Most people wrongly assume that all their possessions automatically pass to their husband or wife or other members of the family. For unmarried couples the situation is even worse than that for married

Making a will is the only way to ensure that your wishes are carried out after your death. If you have not made a valid will your property will pass according to the Laws of Intestacy This may not be what you would have wished. In any event it is likely to take longer to finalise than if you had made a will. During this time your beneficiaries may not be able to draw any money from the estate. It can mean arguments and distress for relatives. Making a will lets your loved ones know that you cared enough.

Who needs a Will

The boom in home ownership over the past forty years as well as the growth of savings has made it essential for most people to have a professionally prepared will. After making sacrifices to own your home, you want to be sure where it will pass after your death.

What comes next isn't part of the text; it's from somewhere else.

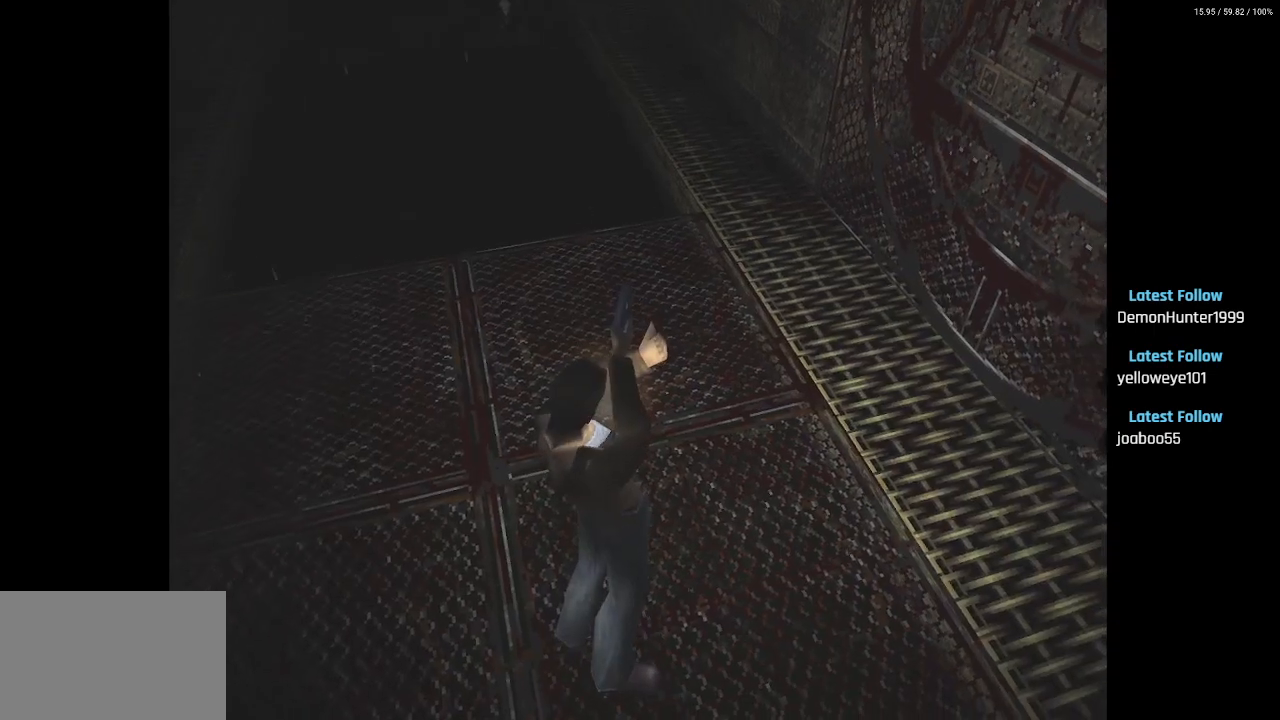
Gameplay with a controller (PlayStation layout); each line is a JSON object with the inputs held at the frame after it (dt_ms = milliseconds from this image to that frame). "events" lists button and stick changes between this image and that frame as [ms after this image, input, new state], when the widget could be followed in between.
{"dt_ms": 500, "buttons": ["R2"], "left_stick": "center", "right_stick": "center", "events": [[200, "CROSS", "down"], [317, "CROSS", "up"]]}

Couples with children whether married or not, should make a will in order to appoint guardians for their children. If there is no will Social Services and the Courts may decide who would look after your children after your death.

Single Will

You may be on your own and require a single will where you can appoint the executors you want to deal with your estate and the beneficiaries you want to inherit the estate.

Mirror Wills

You may be married or living as partners and require mirror wills. Mirror wills are two separate wills that reflect each other, appointing the same executors to deal with the estate and choosing the same beneficiaries to inherit the estate.

familyPicProtective Property Trust Wills

Most couples when considering their Wills believe the best and simplest way to do things is to say "I leave everything to my spouse and if my spouse predeceases me, I leave everything to our children".

Sounds simple doesn't it? That's because it is simple and therefore the reality is most likely to be nothing like you intended.

Firstly, if you leave everything to your spouse, that is exactly what you are doing, you can not then dictate that it will then go to the children. In other words, if you leave everything to your spouse you can not ensure that your children will get anything!


You are perfectly entitled under the Laws of Succession, at present, to construct your Wills in such a way that you leave your share of the family home in Trust when you die, this would ensure that your share is protected and therefore will eventually pass to your children.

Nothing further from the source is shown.